新しいのは、「OBC J-SaaSサポーター制」という仕組みを用意したことだ。この制度では、アプリの操作など技術的支援が必要なユーザー企業にサポートビジネスを手がける企業を組織化する。ITに不慣れな中小ユーザー企業だからこそ、こうしたサポートは欠かせず、ビジネスチャンスにもつながると読む。 OBCはこの点に着目し、販社のビジネスチャンスを創出しながら、ユーザーの利便性向上を追求し、他社との差別化を図る。
ITコーディネータにJ-SaaSの評価を聞く
IT経営の提案・普及で重要な役割 中小企業、特に小規模事業者にとって、J-SaaSの利用はIT経営を導入するのに有効な手段だと思う。今回の経産省やITベンダーの動きは、ITコーディネータ(ITC)にとっても重要なビジネスチャンスと捉えている。

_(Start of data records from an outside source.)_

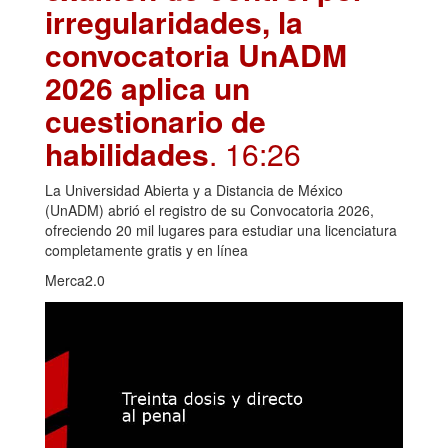
irregularidades, la
convocatoria UnADM
2026 aplica un
cuestionario de
habilidades
. 16:26
La Universidad Abierta y a Distancia de México
(UnADM) abrió el registro de su Convocatoria 2026,
ofreciendo 20 mil lugares para estudiar una licenciatura
completamente gratis y en línea
Merca2.0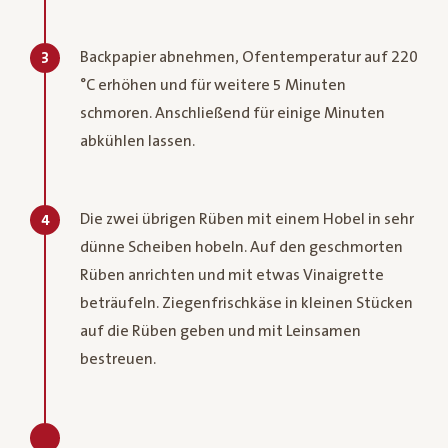
Backpapier abnehmen, Ofentemperatur auf 220
3
°C erhöhen und für weitere 5 Minuten
schmoren. Anschließend für einige Minuten
abkühlen lassen.
Die zwei übrigen Rüben mit einem Hobel in sehr
4
dünne Scheiben hobeln. Auf den geschmorten
Rüben anrichten und mit etwas Vinaigrette
beträufeln. Ziegenfrischkäse in kleinen Stücken
auf die Rüben geben und mit Leinsamen
bestreuen.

中小企業へ積極的に提案するつもりだ。
J-SaaSがもらたすITCのビジネスチャンスとは、ユーザー企業にどのサービスが適しているのかを助言するなどコンサルティングビジネスができることを指す。また、インターネット環境の整備から契約、初期設定、導入教育など、ISVや大手ITベンダーでは提供できない現地のサポートも、ITCのビジネスに寄与すると考える。税理士との連携なども新たなビジネスを生みそうだ。
J-SaaSの魅力は、導入費用が少額で済み、IT人材がいなくても容易に利用できる点にある。企業への告知活動をすでに進めており、「電気やガス、水道のようなインフラと同様」と説明している。

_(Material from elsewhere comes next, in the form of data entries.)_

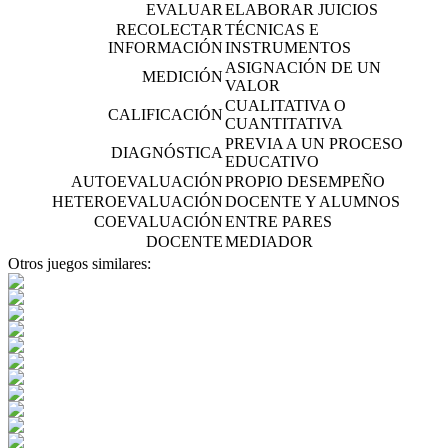
EVALUAR
ELABORAR JUICIOS
RECOLECTAR
TÉCNICAS E
INFORMACIÓN
INSTRUMENTOS
ASIGNACIÓN DE UN
MEDICIÓN
VALOR
CUALITATIVA O
CALIFICACIÓN
CUANTITATIVA
PREVIA A UN PROCESO
DIAGNÓSTICA
EDUCATIVO
AUTOEVALUACIÓN
PROPIO DESEMPEÑO
HETEROEVALUACIÓN
DOCENTE Y ALUMNOS
COEVALUACIÓN
ENTRE PARES
DOCENTE
MEDIADOR
Otros juegos similares:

ただ、改善してもらいたい点もある。もっと幅広いサービスを揃えてほしい。現在は財務会計や経理系のアプリが多いが、顧客管理や売上管理、販促サポートなどの営業部門管理の充実が必須だと考えている。また、個人事業主用、小規模企業用、中規模企業用と中小企業をさらに細分化したサービスメニューを提供してほしい。サービスラインアップがもう少し揃ってからが本格展開の時期と捉えているが、いずれにしても今からユーザーに提案しても決して早すぎるということはないと思う。(談)
9万社の中小企業を獲得したISV
ビジネスオンラインの独自戦略
SaaS事業最大の課題はその売り方、とくに再販事業者を活用した間接販売にある。ただ、SaaS型サービスの間接販売網構築にはどのベンダーも苦労しているだろう。その課題を解決し、全国の中小企業をユーザーとして獲得したITベンダーの例がある。J-SaaSにもアプリを提供しているISVのビジネスオンライン(BOL)だ。そのユーザー企業数は、約9万社にものぼる。膨大な数のユーザー数を10年弱で獲得したBOL独特の販売戦略をみる。
BOLは、2000年の設立当時からASP・SaaS型で会計ソフトを販売するモデルに事業を特化してきた。同年11月に会計ソフトのASP型サービス「ネットde会計」を発表、メインターゲットを中小企業に定め販売戦略を練っていた。創業者であり、現在もトップを務める藤井博之代表取締役が、販売面でアライアンスを組もうと最初に考えたのは、税理士だった。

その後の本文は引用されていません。